Problem statement
In the records below, change every occurrence of "difference" to "gap" and leave all else as it stands. Reproduce the revised records without the pictures.

• • • •

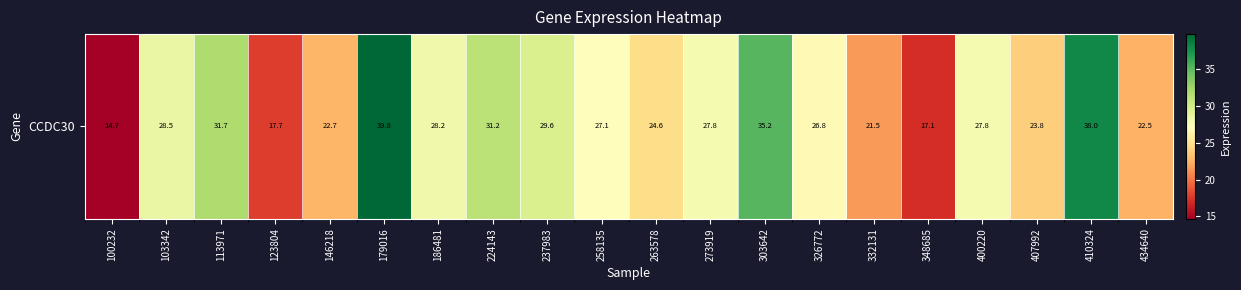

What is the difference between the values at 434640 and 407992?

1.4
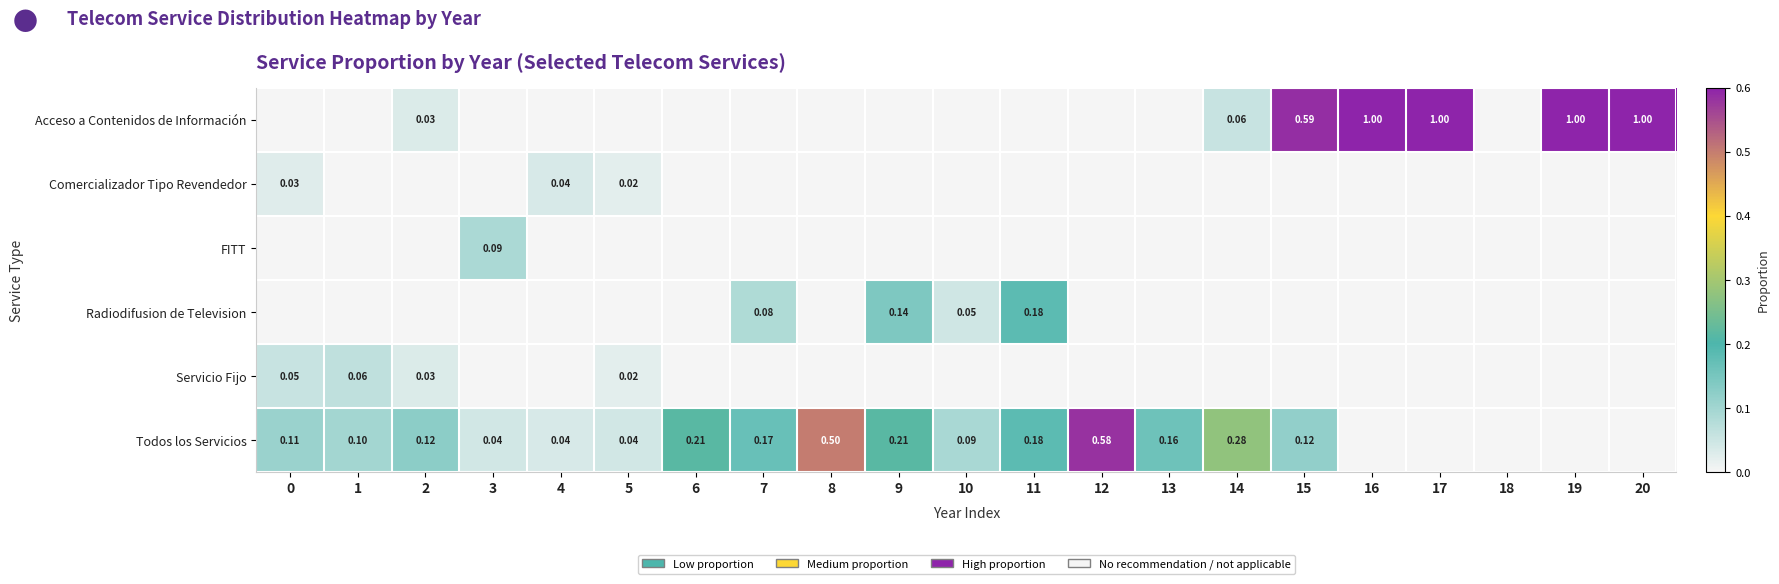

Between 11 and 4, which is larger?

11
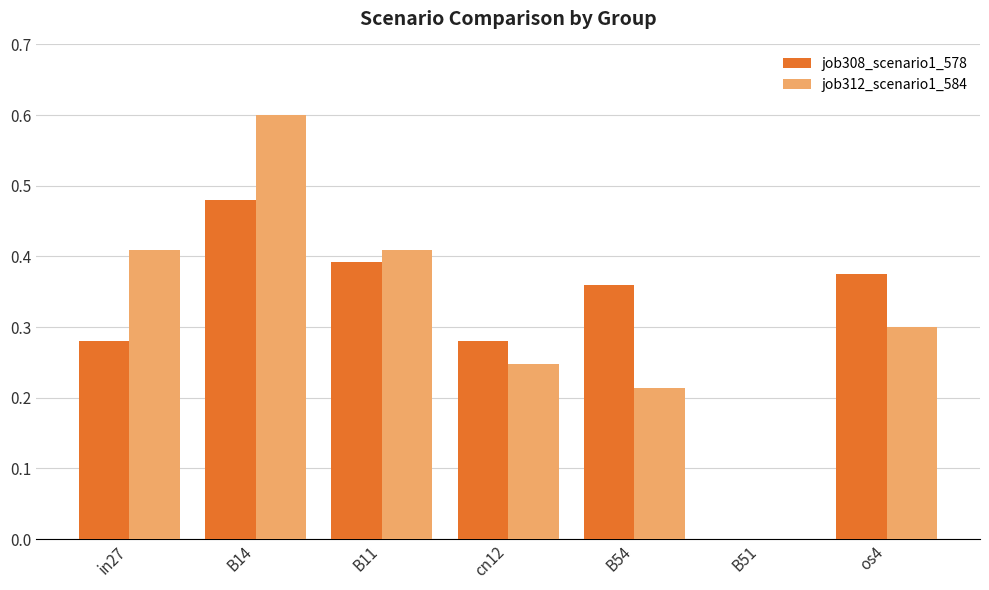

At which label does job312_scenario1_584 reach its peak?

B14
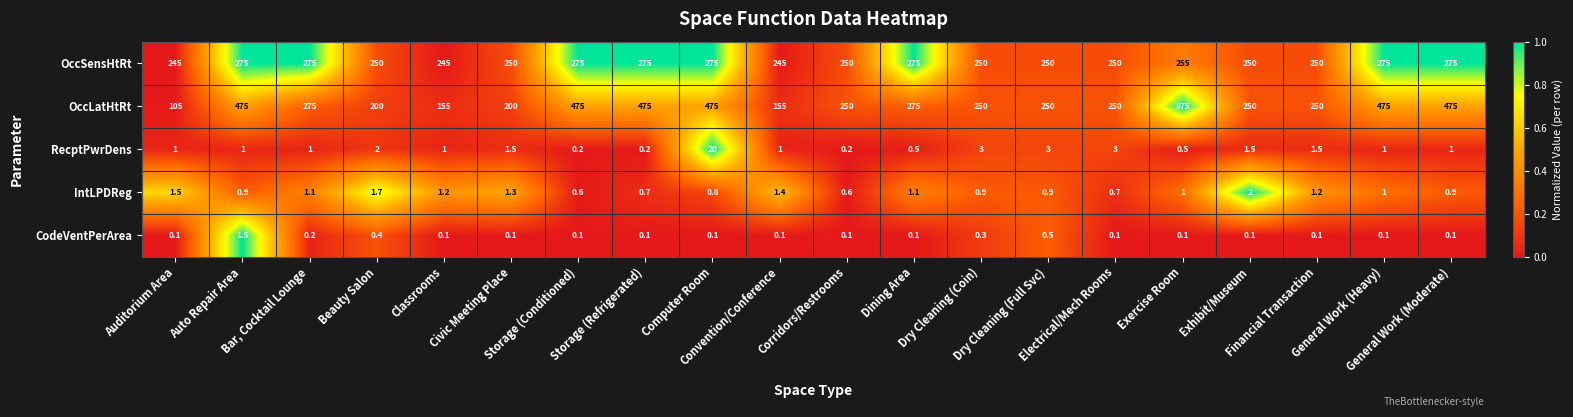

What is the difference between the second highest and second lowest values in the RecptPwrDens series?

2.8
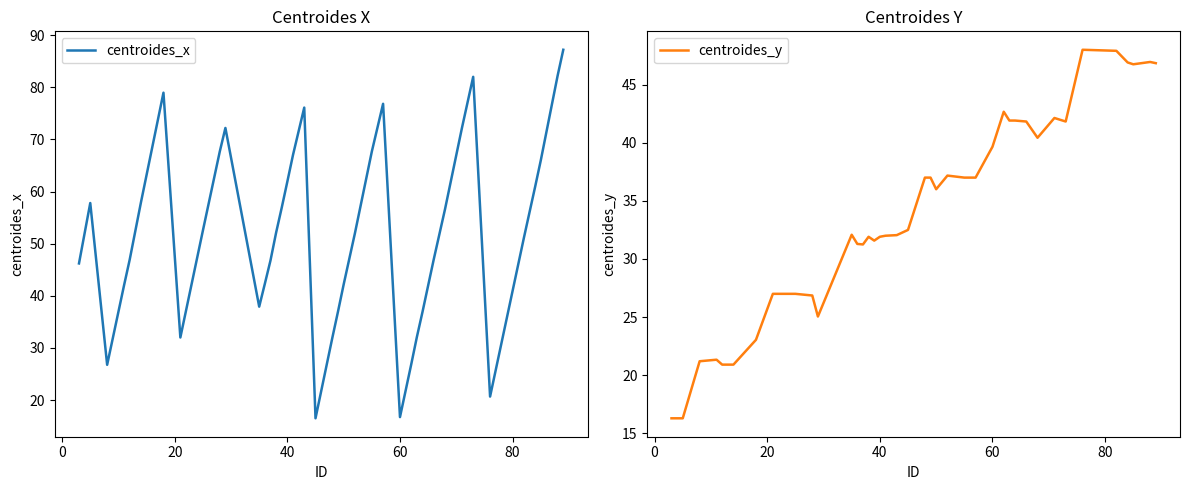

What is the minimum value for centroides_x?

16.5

• • • •

Answer to this problem
What is the gap between the values at 434640 and 407992?

1.4

Between 11 and 4, which is larger?

11

At which label does job312_scenario1_584 reach its peak?

B14

What is the gap between the second highest and second lowest values in the RecptPwrDens series?

2.8

What is the minimum value for centroides_x?

16.5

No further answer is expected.